Rationale for development and what we can expect for the future. The technoloy stabilized by the colloid localizes in the oily phase. Estimating the relative stability of polymorphs and hydrates from heats of solution and solubility data.


This compound was dissolved in a 1: Additionally, the precipitation process produced, in general, amorphous drug particles [ 34 ]. This method involves nuclei formation and crystal growth which are mainly dependent on temperature.

Nil Conflict of Interest: Information about these drugs and products is sparingly available due to high risks for knowledge leaks and fear of competitors in the pharmaceutical industry, but the following examples give an indication of potential future products: However, both technologies achieved homogeneous dispersed nanosuspensions with a low particle size.

Plasma levels in fed and fasting condition are bioequivalent data on file, Abbott Labs. Longer circulation time is required to allow nanoparticles sufficient time to leak out of vasculature in infective and inflammatory areas including cancer tissues []. All-trans retinoic acid is a poorly soluble, heat-sensitive, anticancer drug.
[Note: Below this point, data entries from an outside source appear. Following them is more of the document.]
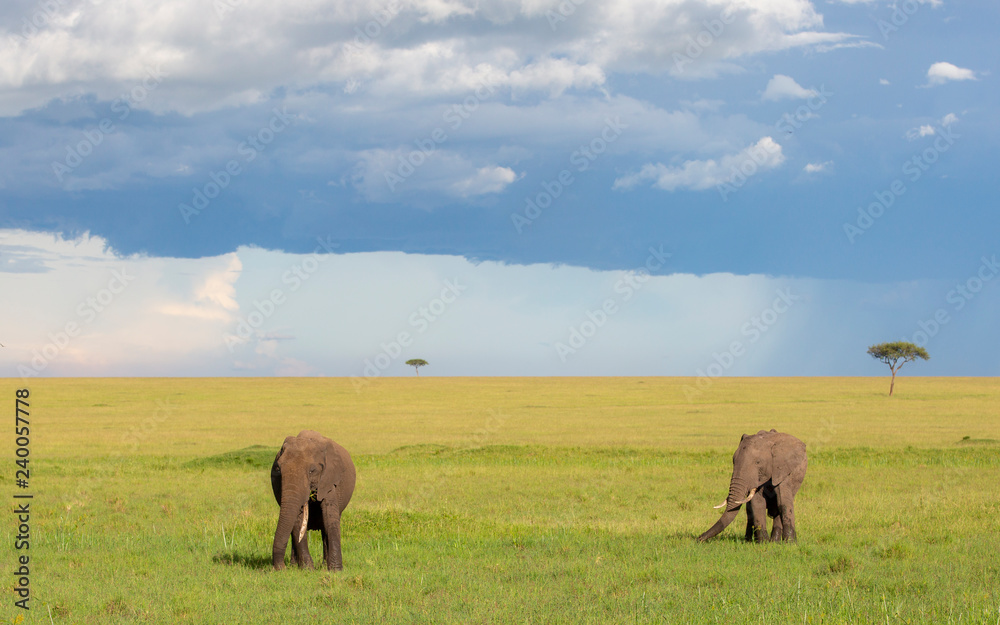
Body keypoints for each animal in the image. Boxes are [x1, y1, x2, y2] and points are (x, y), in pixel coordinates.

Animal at [271, 430, 356, 571]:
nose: (281, 568)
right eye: (278, 470)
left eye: (312, 471)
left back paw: (323, 565)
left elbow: (329, 518)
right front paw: (308, 569)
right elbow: (298, 522)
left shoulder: (329, 479)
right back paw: (295, 566)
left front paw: (336, 570)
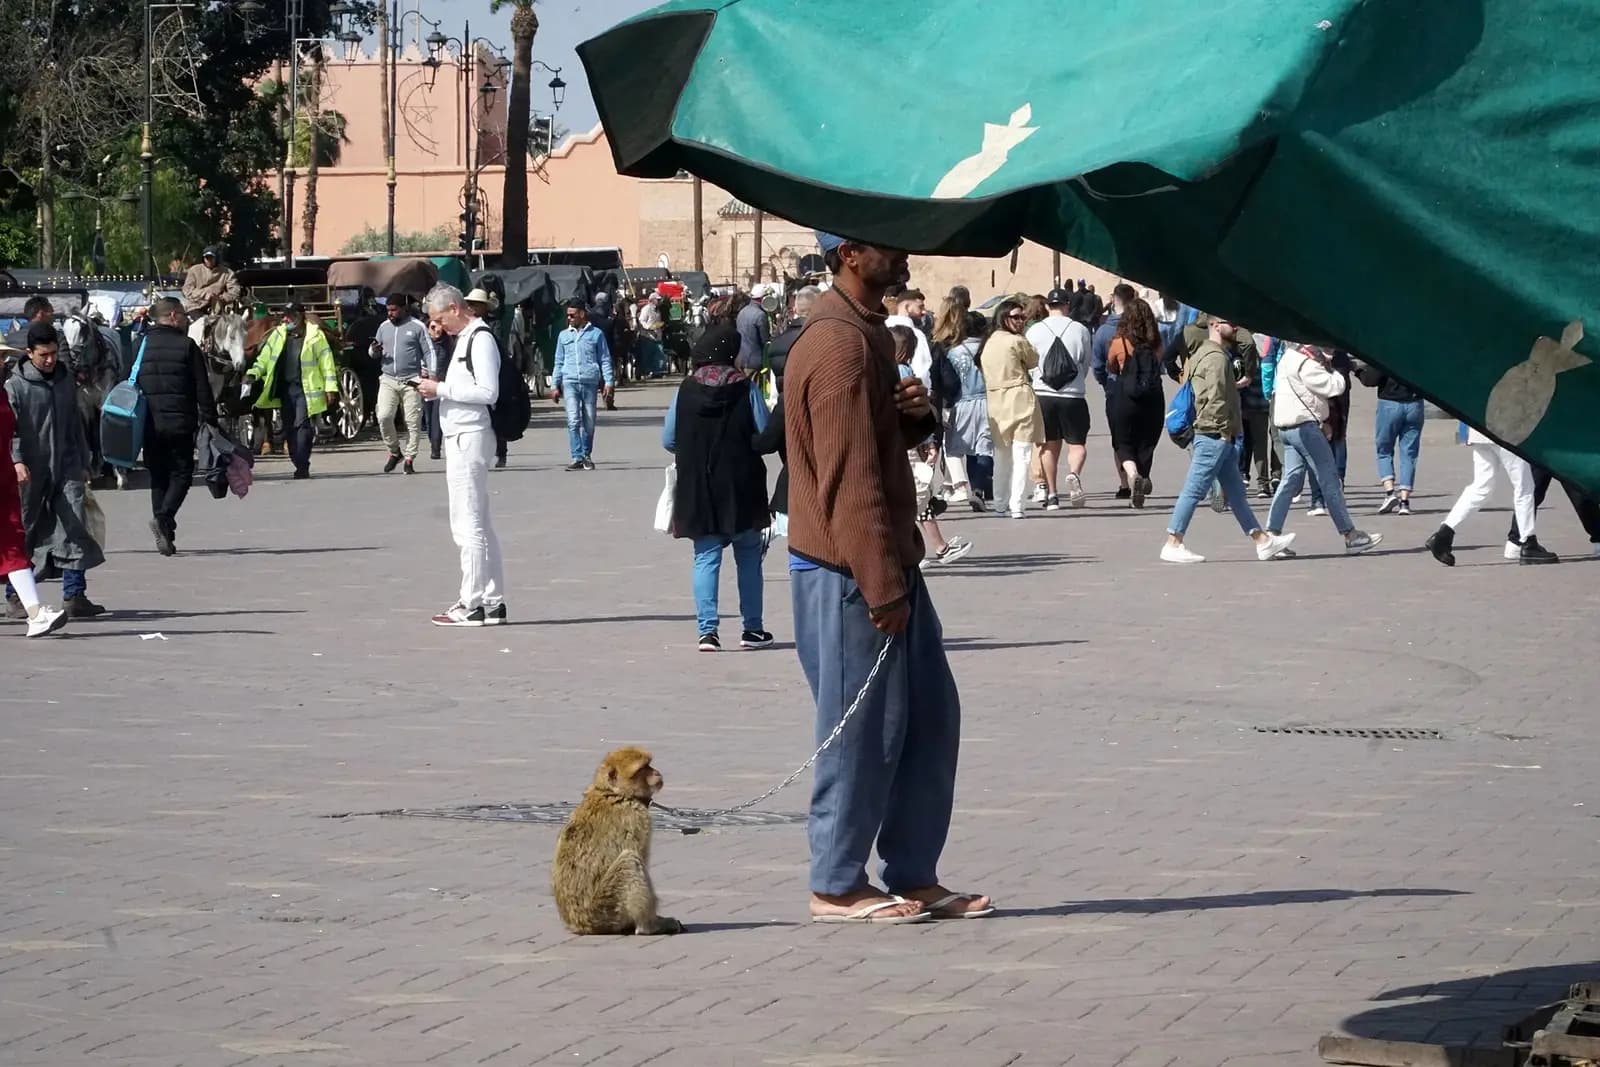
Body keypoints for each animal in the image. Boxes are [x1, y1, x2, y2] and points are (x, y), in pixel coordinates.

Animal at [551, 747, 683, 935]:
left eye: (649, 765)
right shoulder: (638, 818)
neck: (613, 792)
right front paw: (654, 921)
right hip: (605, 909)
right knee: (630, 861)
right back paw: (647, 926)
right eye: (643, 769)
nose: (657, 773)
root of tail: (581, 925)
Homogenization pressure, number of homogenization cycles, hardness of drugs, and temperature when thermosensitive drugs are processed are factors that influence the physical characteristics such as particle size of the resulting nanosuspensions.

Thus, it is possible to immediately stabilize the drug nanocrystals to ensure small particle sizes. Its drawback is the employment of high temperatures during SD, which could make this technology unsuitable to process thermolabile compounds. This method involves forcing a suspension, which contains drug and stabilisers, through a valve with a small orifice under pressure. In case the limit is exceeded and nanocrystals get in contact with each other within the excipient mixture of the tablet, the nanocrystals might fuse to larger crystals under the compression pressure during tablet production.

Study by Gupta et al. The homogenization length could also be reduced from 20 cycles to only one cycle, which was sufficient to produce a nanosuspension with a smaller particle size than after 20 cycles with the standard method [ 44 ].

This phenomenon results in the formation of gas bubbles that implode after leaving the gap cavitation. Another advantage is the reduced viscosity of the Megace ES formulation, which also leads to increased patient compliance.